Ближе всех ко мне оказался человек, которого я ранее не видел, — Джузеппе. Он стоял на лесенке у правого крыла и закрашивал название авиакомпании на фюзеляже. Он был недалеко от меня и увидел, как я открываю дверь. Джузеппе увидел меня и крикнул остальным. Я бросился вниз. Они все стояли на лесенках, и я решил, что, может, успею.
Но Джузеппе оказался парень не промах. Кроме того, он был молод и проворен. Настоящий молодой боец-коммунист. Он не стал спускаться по лестнице, а, пробежав по крылу и ухватившись руками за его край, спрыгнул вниз с трехметровой высоты. Увидев на крыле его силуэт, четко вырисовывавшийся на фоне звездного неба, я свернул налево и побежал. В отличие от моих врагов, я не привык к темноте и не разбирал, куда бегу. Джузеппе крикнул что-то по-итальянски, Ярдман ответил. Билли выстрелил совсем не в ту сторону.

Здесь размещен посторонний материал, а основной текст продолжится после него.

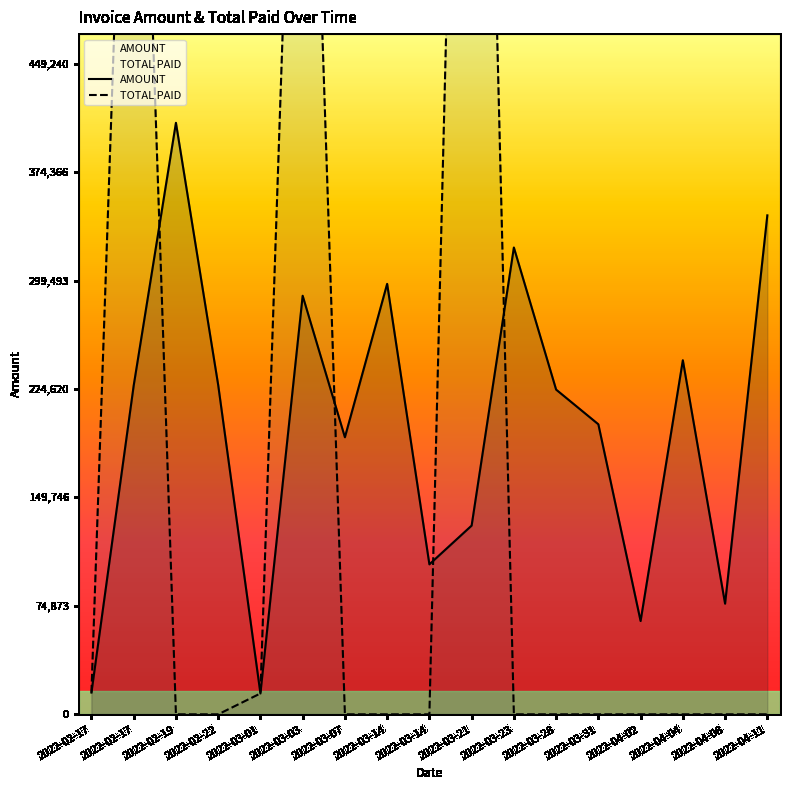

What is the average value of the TOTAL PAID series?

174068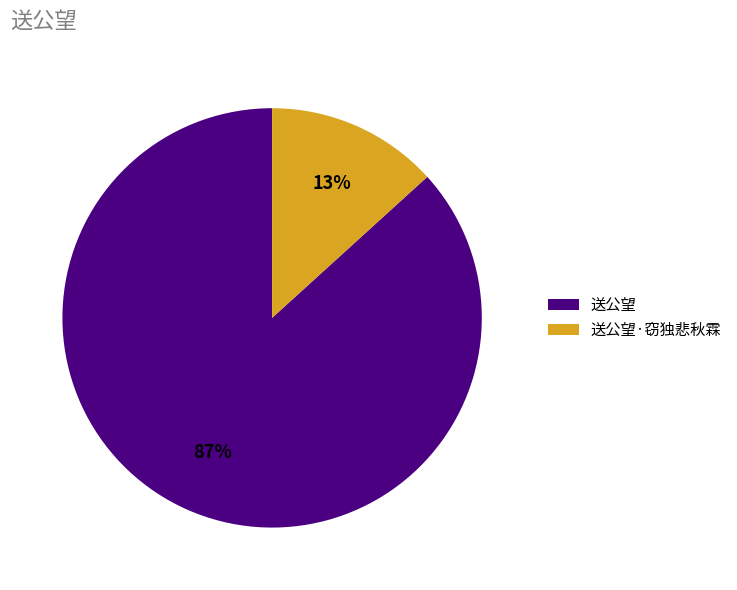

Do 送公望 and 送公望·窃独悲秋霖 together represent more than half of the pie?

Yes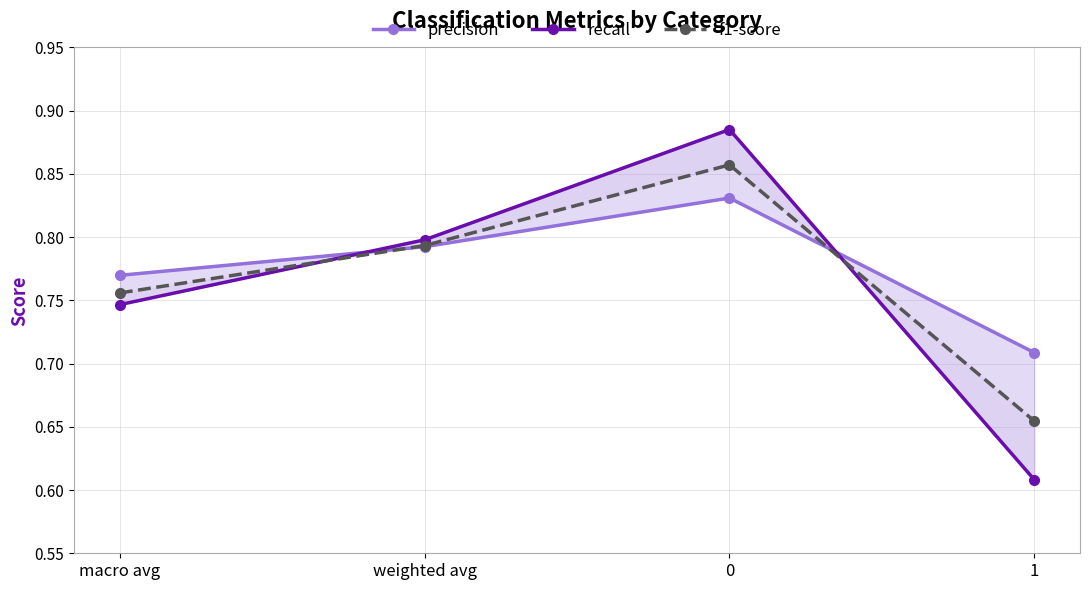

How many lines are shown in the chart?

3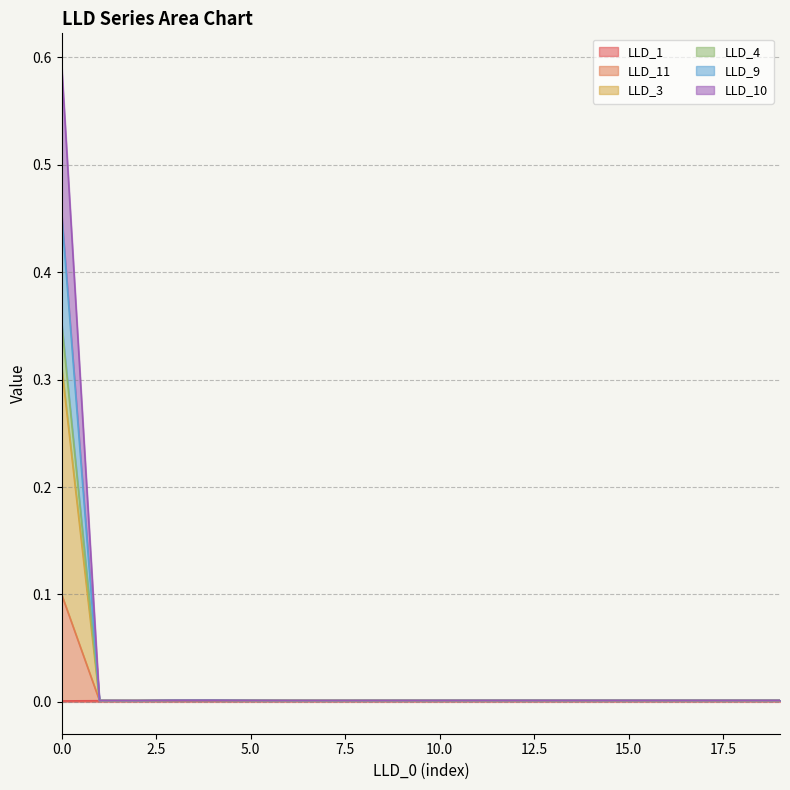

True or false: LLD_9 has a value of 0.0 at 14.

True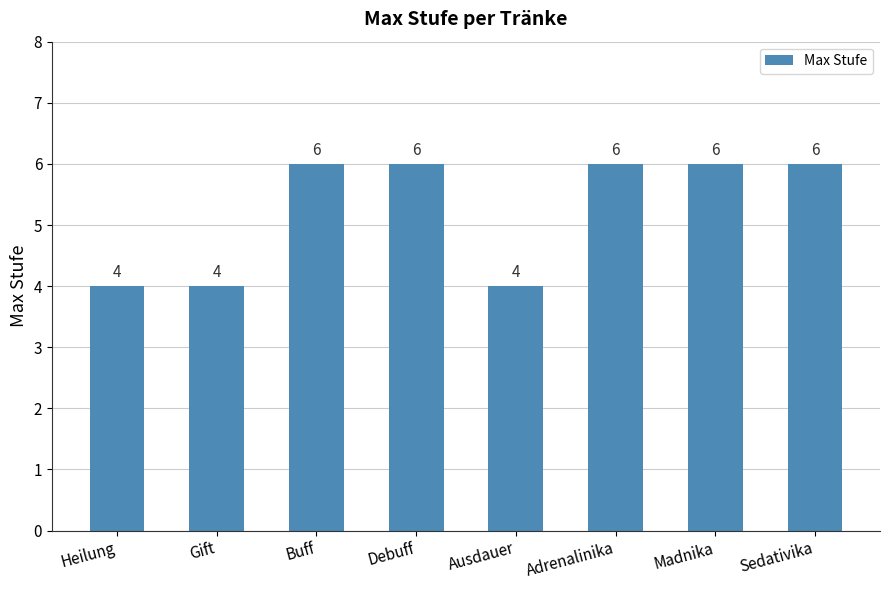

The value at Madnika is 9. True or false?

False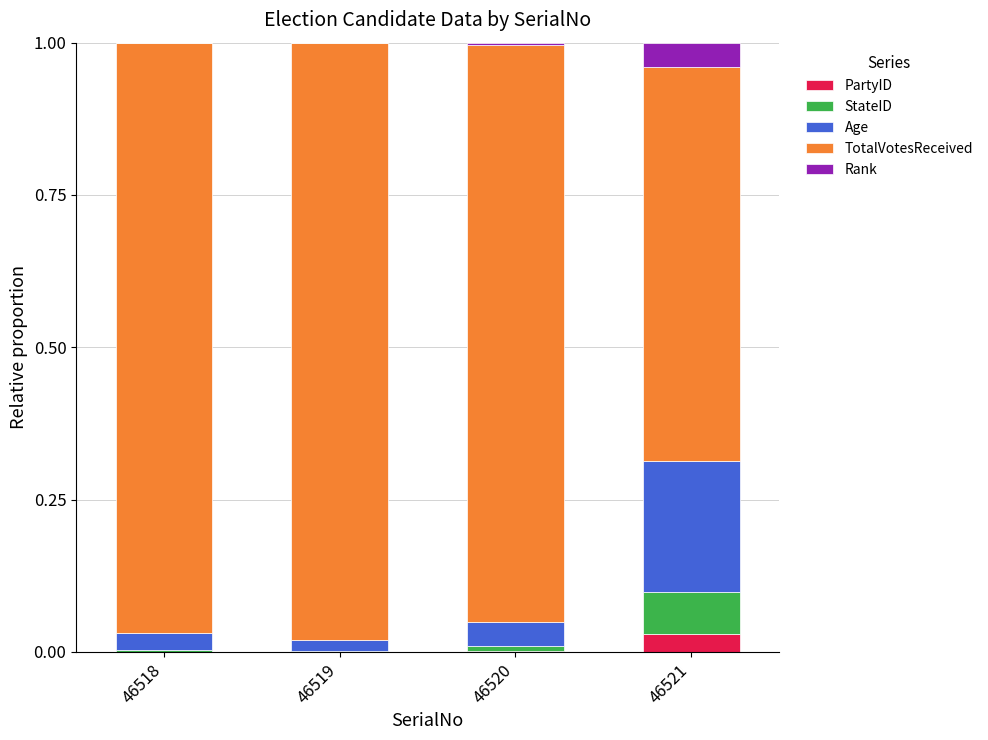

What are all the series names shown in the legend?

PartyID, StateID, Age, TotalVotesReceived, Rank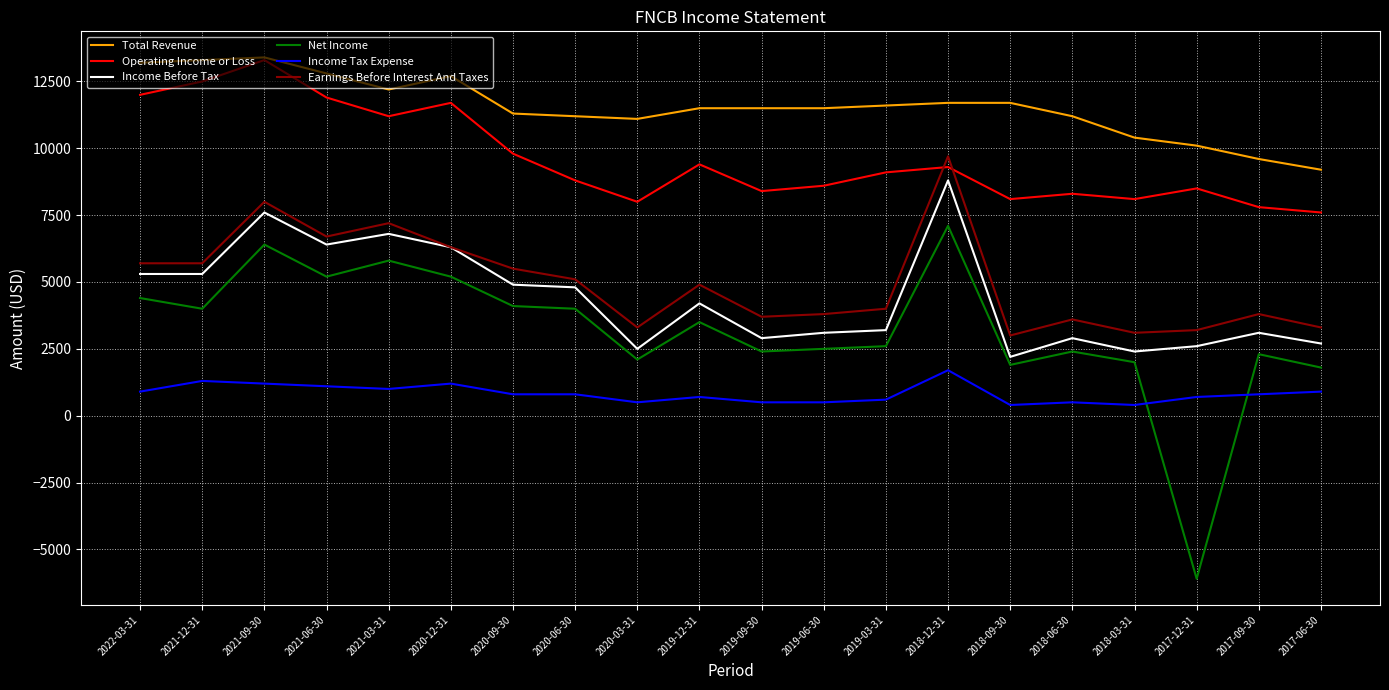

What is the difference between the highest and lowest values at 2021-09-30?

12200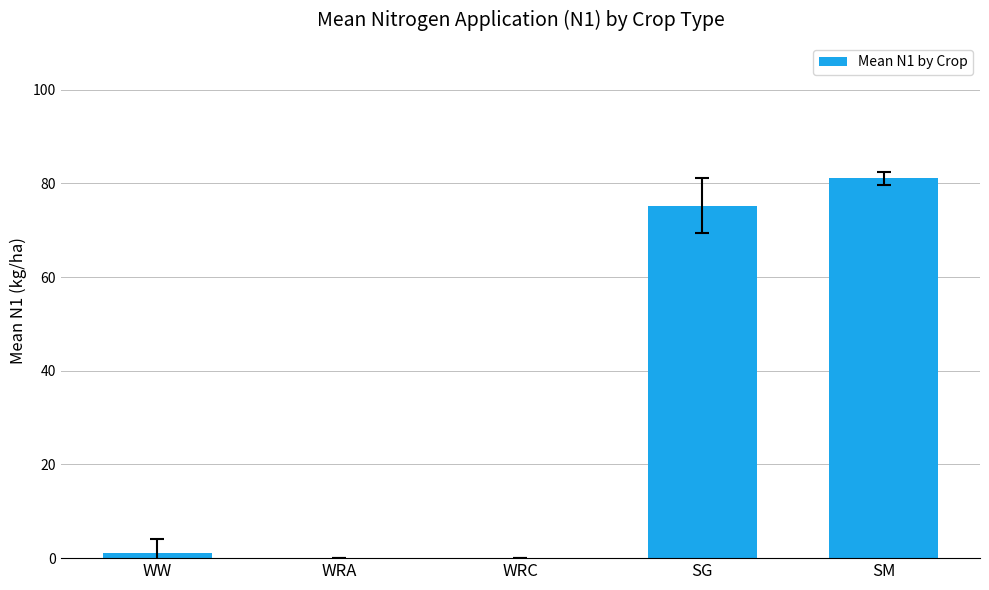

Between WRA and SM, which is larger?

SM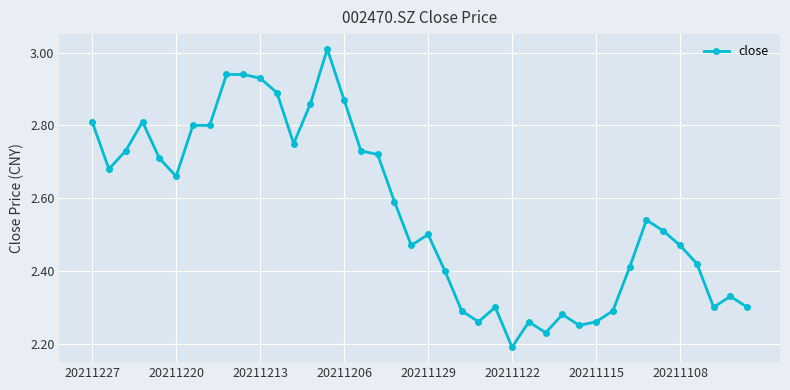

What is the sum of all values?

102.5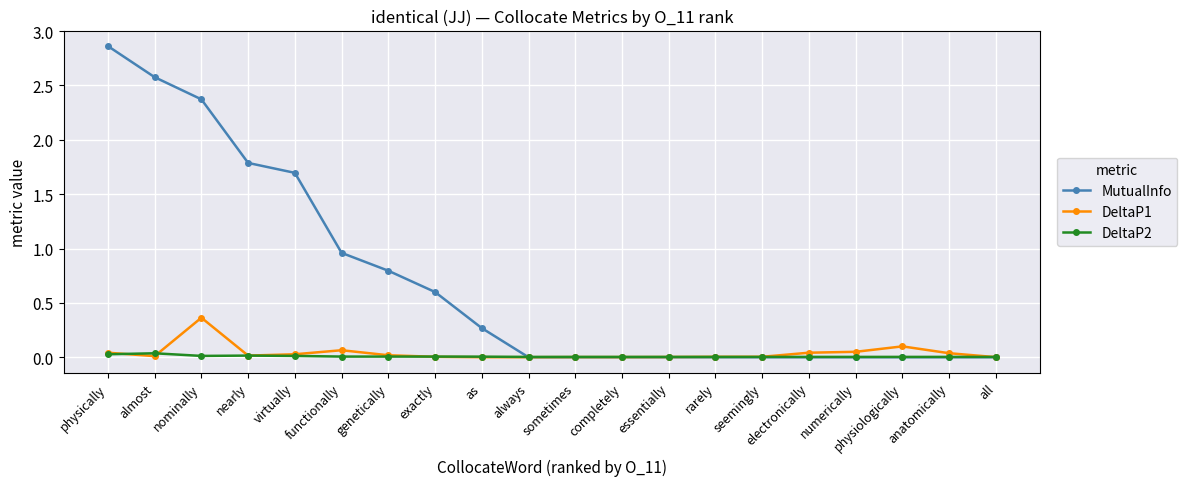

At which label does DeltaP1 reach its peak?

nominally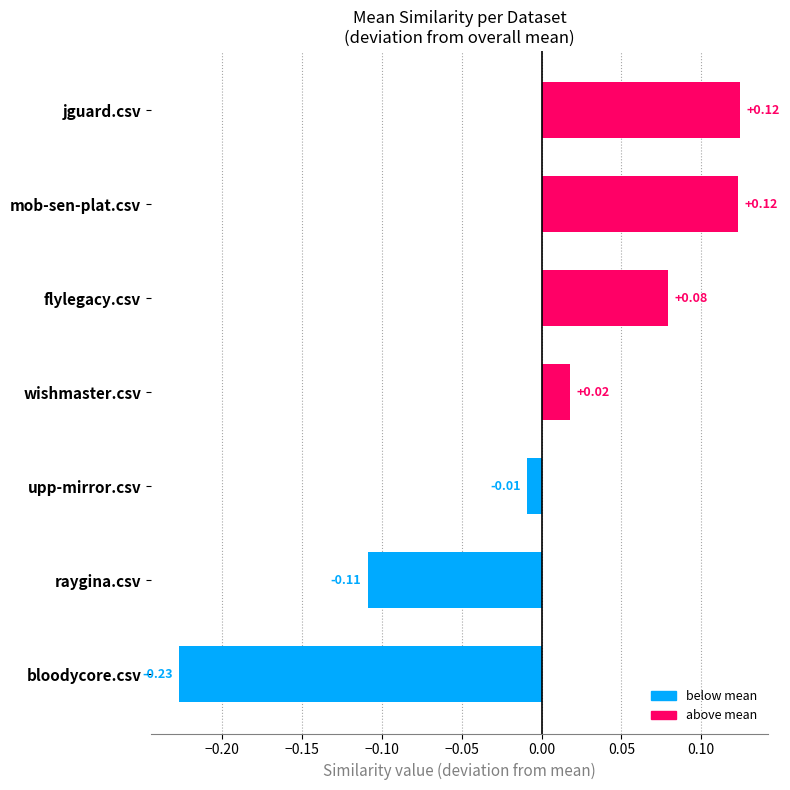

Are the bars horizontal?

Yes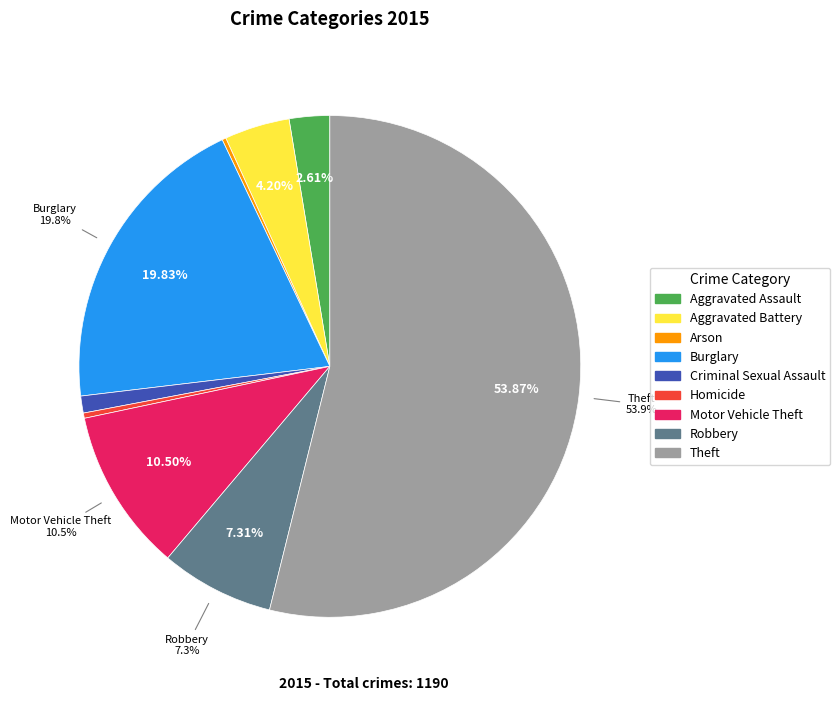

Is it true that Aggravated Assault is 8% of the pie?

False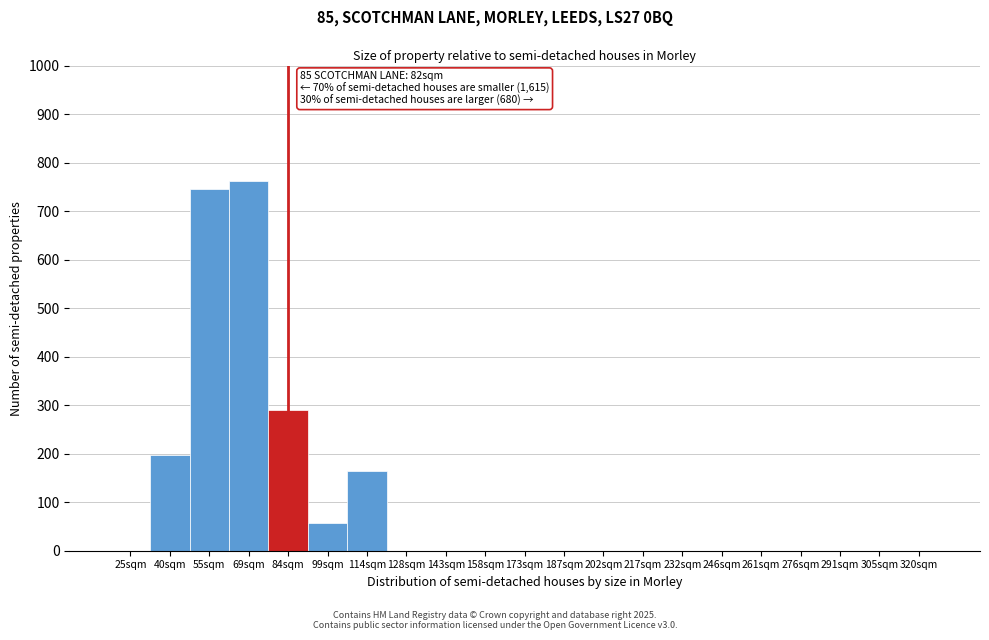

Reading left to right, extract all data points from this chart.

25sqm=0	40sqm=197	55sqm=745	69sqm=762	84sqm=290	99sqm=58	114sqm=165	128sqm=0	143sqm=0	158sqm=0	173sqm=0	187sqm=0	202sqm=0	217sqm=0	232sqm=0	246sqm=0	261sqm=0	276sqm=0	291sqm=0	305sqm=0	320sqm=0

Я бежал, выставив вперед руки и надеясь, что не врежусь во что-нибудь слишком твердое. Главное, внушал я себе, не останавливаться. Меня было трудно различить в черном свитере, и я бесшумными прыжками несся по травяному полю. Если я далеко уйду от самолета, им меня не отыскать — ведь их всего пятеро, да и от Альфа толку мало. Не останавливаться и раствориться в темноте! А потом у меня в запасе ночь, чтобы найти оазис цивилизации и кого-то, кто говорил бы по-английски.
Поле было поистине без конца и края, и бежать мне было больно. Но не все ли равно, внушал я себе, больно или нет, когда за тобой гонится Билли. Главное не стонать, а то услышат, но с каждым очередным тяжким вдохом, разрывавшим мне ребра, это делалось все труднее.
В конце концов я остановился и упал на колени, жадно вдыхая воздух. Я слышал только шум ветра, видел только звезды наверху и кромешную тьму перед собой. Вскоре я поднялся и двинулся дальше. Лишь в кошмарных снах поля не имеют конца, в том числе и летные.
Не успел я подумать, что, кажется, все-таки спасся, как вспыхнули яркие белые огни: четыре спереди, подальше, четыре сзади, поближе, и я оказался между ними. К горлу подкатил ком. Оказывается, я бежал по взлетно-посадочной полосе. Я круто свернул и прибавил ходу, но Джузеппе отстал от меня ненамного. Я увидел его, только когда он выскочил сбоку. Я резко свернул, но он подставил мне ногу, и я полетел в траву.